# TASK DETAILS
Could you put the lines in the rows below, starting at the line containing "#### Arithmetic Sequence" and ending after the line containing "- $d$: the common", into a JSON list of strings, one string per line and blank lines omitted?

>>

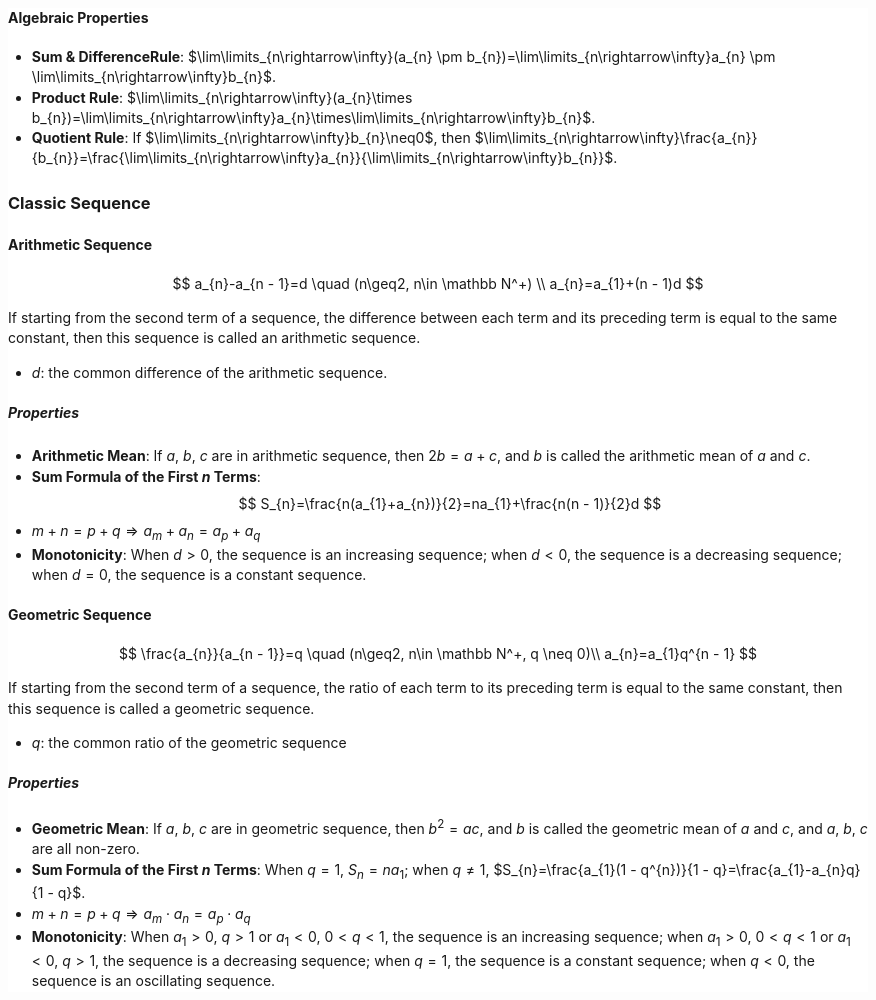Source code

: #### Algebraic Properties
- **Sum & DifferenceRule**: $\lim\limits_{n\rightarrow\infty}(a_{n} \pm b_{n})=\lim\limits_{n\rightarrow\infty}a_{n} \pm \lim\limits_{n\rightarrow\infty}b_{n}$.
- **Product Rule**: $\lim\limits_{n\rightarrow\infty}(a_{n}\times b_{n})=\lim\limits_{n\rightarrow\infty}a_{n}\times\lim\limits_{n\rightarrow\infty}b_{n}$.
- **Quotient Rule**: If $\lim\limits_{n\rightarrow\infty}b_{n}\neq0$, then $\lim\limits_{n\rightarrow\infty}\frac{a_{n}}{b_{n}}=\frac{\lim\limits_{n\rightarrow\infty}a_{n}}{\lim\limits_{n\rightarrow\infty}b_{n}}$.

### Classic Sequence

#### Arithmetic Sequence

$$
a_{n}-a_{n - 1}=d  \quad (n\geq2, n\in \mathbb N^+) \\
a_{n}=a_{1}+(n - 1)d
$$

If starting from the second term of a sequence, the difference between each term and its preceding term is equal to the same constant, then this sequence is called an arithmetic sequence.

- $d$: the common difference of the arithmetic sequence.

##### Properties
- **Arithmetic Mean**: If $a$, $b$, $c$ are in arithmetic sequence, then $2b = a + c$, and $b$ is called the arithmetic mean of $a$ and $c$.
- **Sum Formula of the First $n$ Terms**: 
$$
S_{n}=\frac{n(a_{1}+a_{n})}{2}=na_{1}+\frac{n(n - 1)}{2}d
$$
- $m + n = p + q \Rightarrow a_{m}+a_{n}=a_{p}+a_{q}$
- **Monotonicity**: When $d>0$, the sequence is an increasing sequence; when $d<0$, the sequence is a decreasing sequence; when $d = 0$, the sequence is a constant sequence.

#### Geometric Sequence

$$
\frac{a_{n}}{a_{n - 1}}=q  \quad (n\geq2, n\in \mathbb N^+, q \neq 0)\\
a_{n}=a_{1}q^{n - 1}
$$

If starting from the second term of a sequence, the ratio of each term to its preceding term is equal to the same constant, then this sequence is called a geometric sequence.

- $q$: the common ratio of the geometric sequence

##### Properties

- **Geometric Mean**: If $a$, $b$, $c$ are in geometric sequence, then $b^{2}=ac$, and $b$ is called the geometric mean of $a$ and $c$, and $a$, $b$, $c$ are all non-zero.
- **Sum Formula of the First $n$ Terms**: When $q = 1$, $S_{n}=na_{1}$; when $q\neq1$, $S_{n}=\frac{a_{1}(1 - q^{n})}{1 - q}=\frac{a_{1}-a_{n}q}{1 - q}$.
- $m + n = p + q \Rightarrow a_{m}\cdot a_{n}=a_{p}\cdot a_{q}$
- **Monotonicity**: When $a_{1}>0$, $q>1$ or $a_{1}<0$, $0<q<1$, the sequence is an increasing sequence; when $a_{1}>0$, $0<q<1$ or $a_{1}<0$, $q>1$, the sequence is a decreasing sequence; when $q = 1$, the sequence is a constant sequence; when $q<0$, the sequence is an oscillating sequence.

<<

# PROBLEM SOLUTION
[
  "#### Arithmetic Sequence",
  "$$",
  "a_{n}-a_{n - 1}=d  \\quad (n\\geq2, n\\in \\mathbb N^+) \\\\",
  "a_{n}=a_{1}+(n - 1)d",
  "$$",
  "If starting from the second term of a sequence, the difference between each term and its preceding term is equal to the same constant, then this sequence is called an arithmetic sequence.",
  "- $d$: the common difference of the arithmetic sequence."
]